## Record set
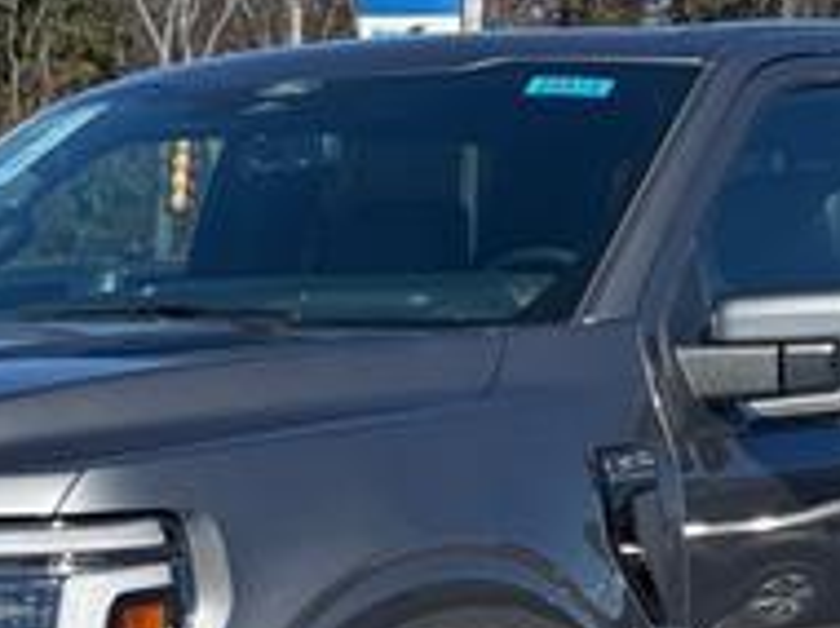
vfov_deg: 9.1
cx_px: 442
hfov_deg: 12.2
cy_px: 690
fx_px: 3926
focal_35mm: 162
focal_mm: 6.76
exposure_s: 1/3817
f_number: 1.78
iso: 64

## Action item
All entries above must be duplicated exactly; please omit any picture they hold.

## Completed task
vfov_deg: 9.1
cx_px: 442
hfov_deg: 12.2
cy_px: 690
fx_px: 3926
focal_35mm: 162
focal_mm: 6.76
exposure_s: 1/3817
f_number: 1.78
iso: 64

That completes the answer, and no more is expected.